/ miércoles 5 de mayo de 2021

Autorretratos de hielo | El libro en el espejo

(I)

Anclados en las coordenadas de nuestro presente, nuestros libros de cabecera también se nutren de la ciudad que nos define en el Golfo de México.

Para un lector tampiqueño, transitar por Víctor Hugo implica deambular por un París que, muy a su manera, sabe impregnarse de los bulevares más sudorosos del río Pánuco; en este mismo sentido, el Tokio de Haruki Murakami, o el Nairobi de Karen Blixen, o el Tánger de Juan Goytisolo…, todos ellos nos hacen presentir que las tardes de Kenia, los amaneceres en Japón y las medias noches de Marruecos emanan un olorcillo emparentado con la Plaza de Armas cuando llueve. Por ello, aceptémoslo desde el primer párrafo: las aceras de cualquier mundo novelesco doblarán siempre en la esquina más instintiva de nuestros vagabundeos de trópico.

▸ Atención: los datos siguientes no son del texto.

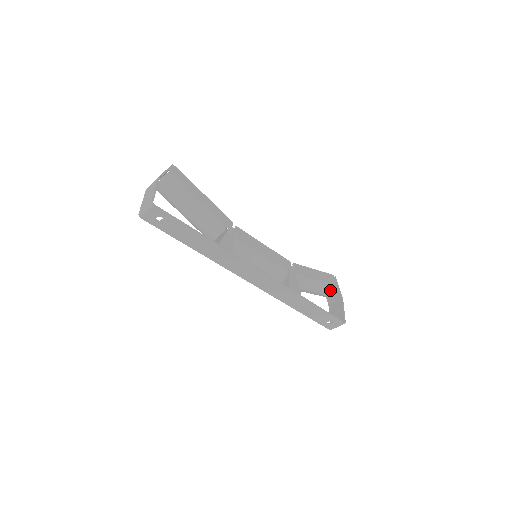
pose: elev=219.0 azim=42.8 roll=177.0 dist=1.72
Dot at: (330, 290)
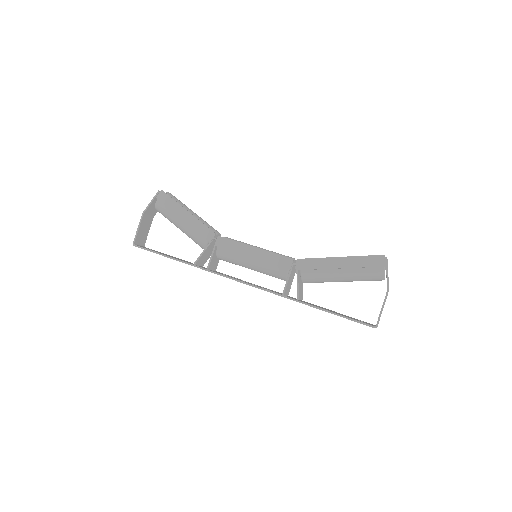
Dot at: (377, 276)
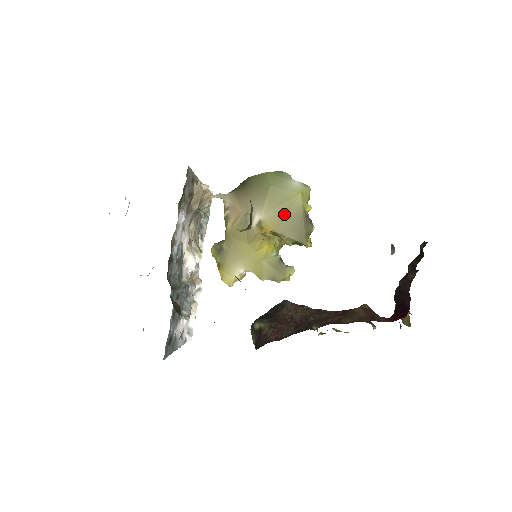
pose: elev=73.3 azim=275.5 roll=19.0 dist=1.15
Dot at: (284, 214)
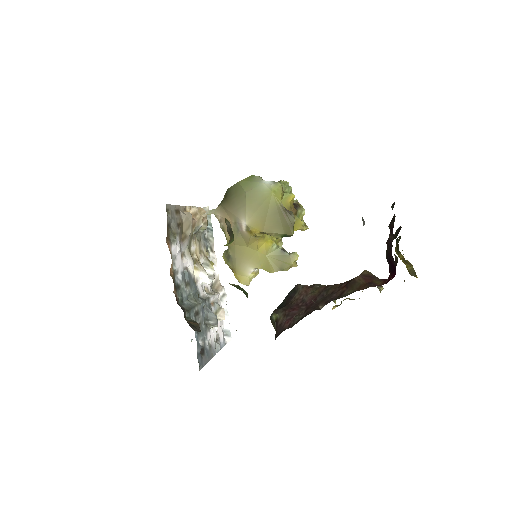
Dot at: (264, 214)
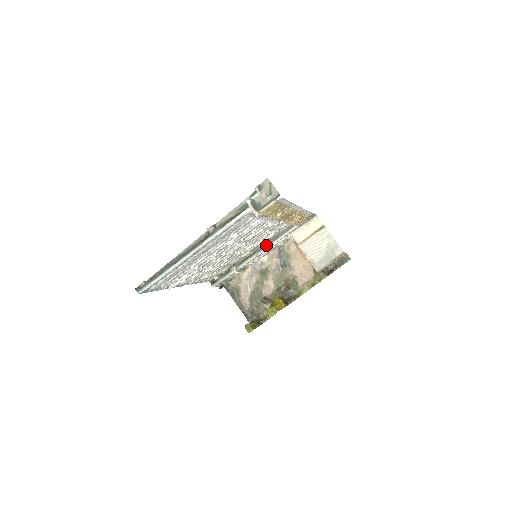
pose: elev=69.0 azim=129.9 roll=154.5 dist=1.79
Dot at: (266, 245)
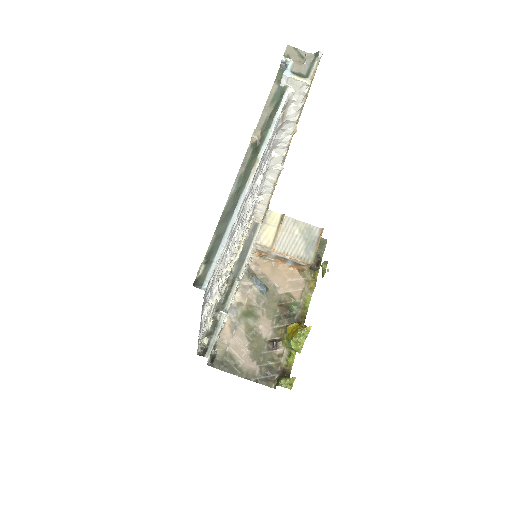
Dot at: (241, 263)
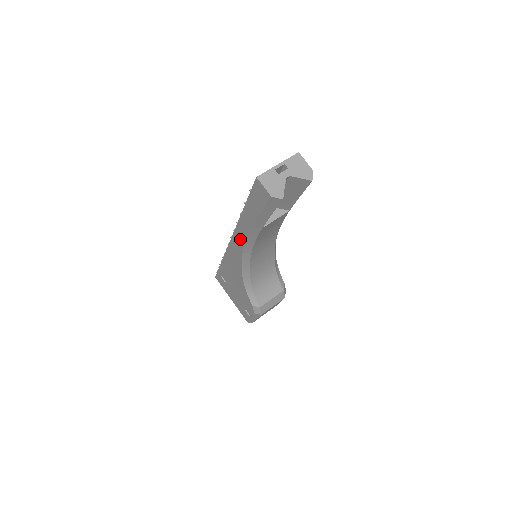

En cambio, cuando un autor extranjero ofrece rostro literario a lo tampiqueño —y siempre será extranjero quien pida explicaciones sobre la huapilla o el agua de jobito— sucede algo distinto. Entonces nos tallamos el alma y nos limpiamos los ojos antes de volver sobre las líneas precedentes para comprobar las sustancias de ficción recién adquiridas por el terruño. Allí, nuestra ciudad accede a una insólita mayoría de edad, a saber, aquella que la consagra como extensión de la fantasía. A la mitad de una novela o de un buen libro de memorias, una y otra vez la mirada confirmará que “Tampico” es un renglón que puede ser vivido, y presentido, y soñado, ¡y aun desmentido!, desde las mil nacionalidades de quienes algún día recorrerán las sílabas de la zona centro con sus propias traducciones.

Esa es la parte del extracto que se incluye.